Once again, to nobody’s surprise or shock, I digress.  While cataloguing some of my little-used cookbooks before packing them for storage, I found the binders that served as my textbooks in culinary school.  Paging through them brought it all back to me:  walking to school from the 86th Street IRT stop during a surrealistically hot summer; walking through the door of the pastry kitchen and feeling the temperature drop 40 degrees; hours and hours of chopping chocolate and boiling sugar and whapping pounds of butter around in Hobart mixers; studying our finished desserts and breads as we learned to evaluate them critically; tasting, tasting, tasting; packing everything up and either taking it home or sharing it with the school staff and the mechanics at the garage next door; and scrubbing down every surface in the kitchen with sanitizing solution (1 tablespoon chlorine bleach to 1 gallon water), longing to be done with the day’s work as the chlorine smell settled on our hair and skin.  I lived, ate and breathed all this stuff, spent all of my waking life consumed by poached pears and nougatine and three different formulae for ganache—and then I graduated into a soft job market, learned that the company for which Lloyd worked was on the verge of collapse, knew that there was no way I could support us both on a pastry monkey’s salary, and returned, cap in hand, to packaging.  Even as I shifted my focus away from pastry and toward bread, even as I researched and drafted and redrafted a business plan, I never opened my school textbooks again—until yesterday, that is.

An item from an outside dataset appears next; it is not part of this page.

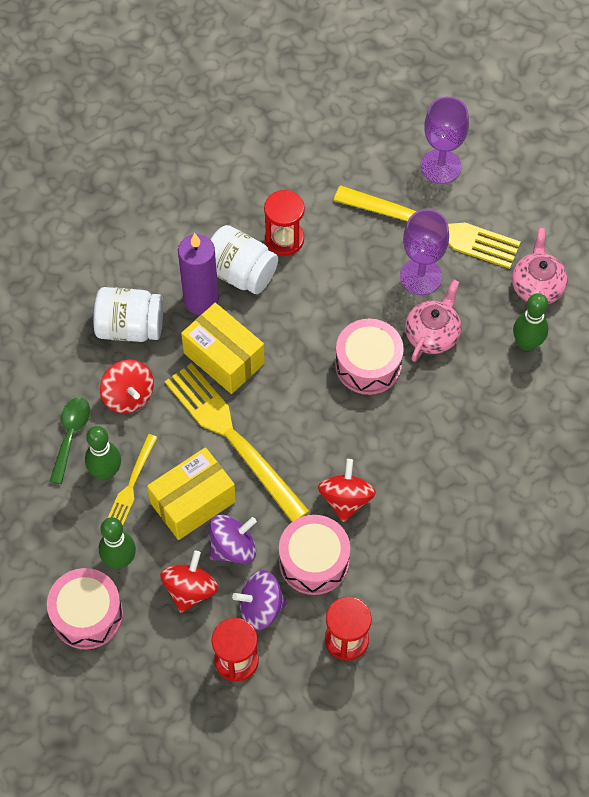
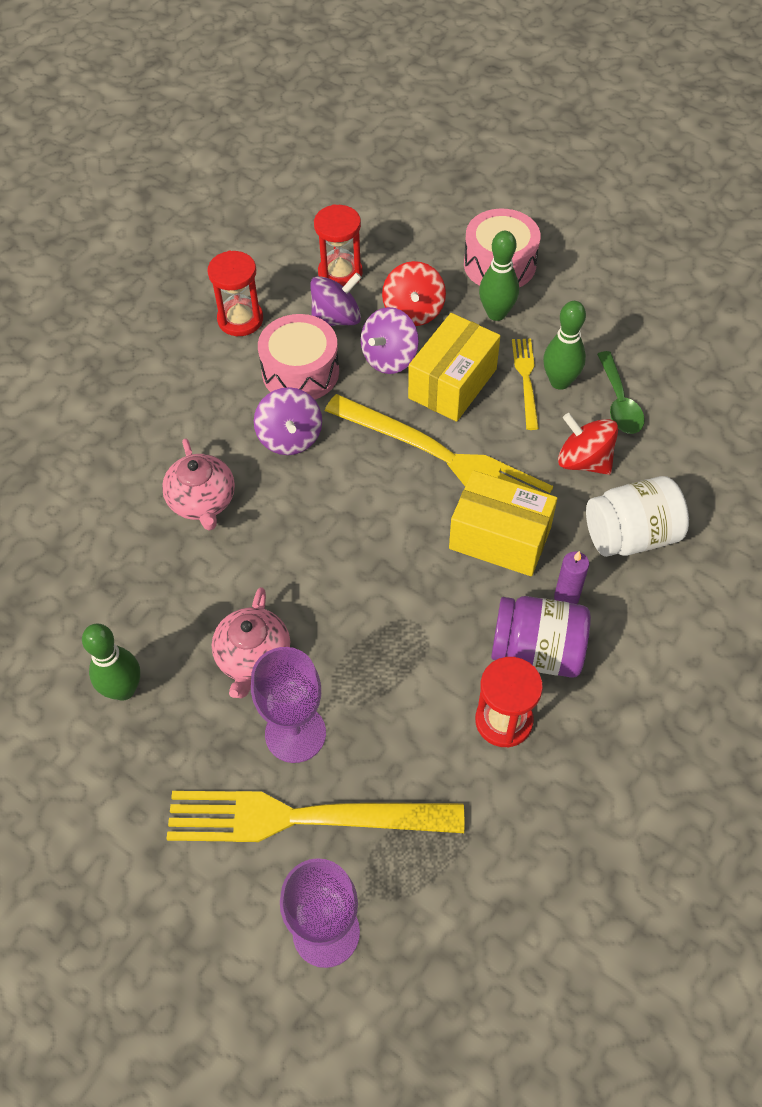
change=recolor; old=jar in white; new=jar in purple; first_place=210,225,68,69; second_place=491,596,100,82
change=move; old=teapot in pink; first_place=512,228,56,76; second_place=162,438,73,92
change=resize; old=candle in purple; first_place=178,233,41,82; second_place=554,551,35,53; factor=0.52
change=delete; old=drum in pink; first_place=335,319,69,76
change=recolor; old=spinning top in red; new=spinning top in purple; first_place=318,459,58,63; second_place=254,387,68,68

In short, I’m in a mood not only to revisit, but also to share, which is why I have a sponge for pain brié working in the kitchen even as we speak.  Pain brié is a rustic French bread, made from a relatively stiff dough that is not only kneaded but beaten with a heavy rolling pin for 10 minutes to develop the gluten.  I’m sorry to say that my only memory of this bread is that the dough refused to smooth out when my team made it.  I ended up beating it so vigorously that I was nearly jumping up and down with the effort.  (A chorus or two of “Unbelievable” by EMF would have been not only appropriate, but also welcome.) I’m keen to try it again, to see not only how the recipe works but also if any of the additional baking trucs I’ve learned over the past decade can help make the bread even better.  And so I shall.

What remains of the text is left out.